** The input follows **

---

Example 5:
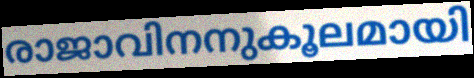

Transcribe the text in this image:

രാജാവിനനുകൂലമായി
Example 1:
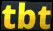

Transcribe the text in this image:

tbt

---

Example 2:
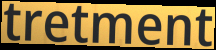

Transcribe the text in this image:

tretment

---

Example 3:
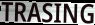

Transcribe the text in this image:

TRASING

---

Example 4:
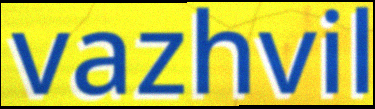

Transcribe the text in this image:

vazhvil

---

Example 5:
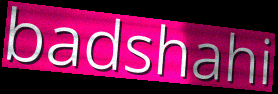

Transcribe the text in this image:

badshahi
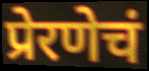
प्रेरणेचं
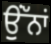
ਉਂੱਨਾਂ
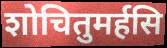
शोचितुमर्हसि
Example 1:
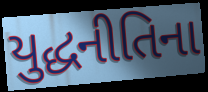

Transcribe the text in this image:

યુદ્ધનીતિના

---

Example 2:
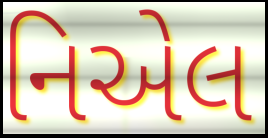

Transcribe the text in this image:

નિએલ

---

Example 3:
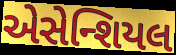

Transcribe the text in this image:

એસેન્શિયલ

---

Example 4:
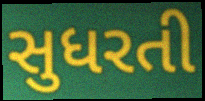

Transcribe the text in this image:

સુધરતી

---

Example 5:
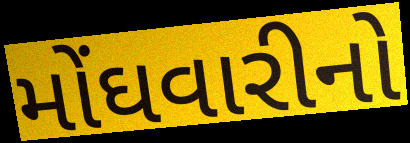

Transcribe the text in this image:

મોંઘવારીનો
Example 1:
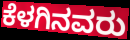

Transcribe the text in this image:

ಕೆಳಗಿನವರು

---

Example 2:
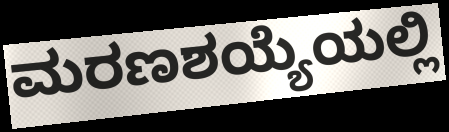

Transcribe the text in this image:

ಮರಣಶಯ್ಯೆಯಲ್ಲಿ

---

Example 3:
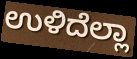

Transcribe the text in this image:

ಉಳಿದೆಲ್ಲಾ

** End of The input **

Task goal: Set down the full listing above with its wording unchanged. Leave out its images.

Response to the exercise:
---

Example 5:

Transcribe the text in this image:

രാജാവിനനുകൂലമായി
Example 1:

Transcribe the text in this image:

tbt

---

Example 2:

Transcribe the text in this image:

tretment

---

Example 3:

Transcribe the text in this image:

TRASING

---

Example 4:

Transcribe the text in this image:

vazhvil

---

Example 5:

Transcribe the text in this image:

badshahi
प्रेरणेचं
ਉਂੱਨਾਂ
शोचितुमर्हसि
Example 1:

Transcribe the text in this image:

યુદ્ધનીતિના

---

Example 2:

Transcribe the text in this image:

નિએલ

---

Example 3:

Transcribe the text in this image:

એસેન્શિયલ

---

Example 4:

Transcribe the text in this image:

સુધરતી

---

Example 5:

Transcribe the text in this image:

મોંઘવારીનો
Example 1:

Transcribe the text in this image:

ಕೆಳಗಿನವರು

---

Example 2:

Transcribe the text in this image:

ಮರಣಶಯ್ಯೆಯಲ್ಲಿ

---

Example 3:

Transcribe the text in this image:

ಉಳಿದೆಲ್ಲಾ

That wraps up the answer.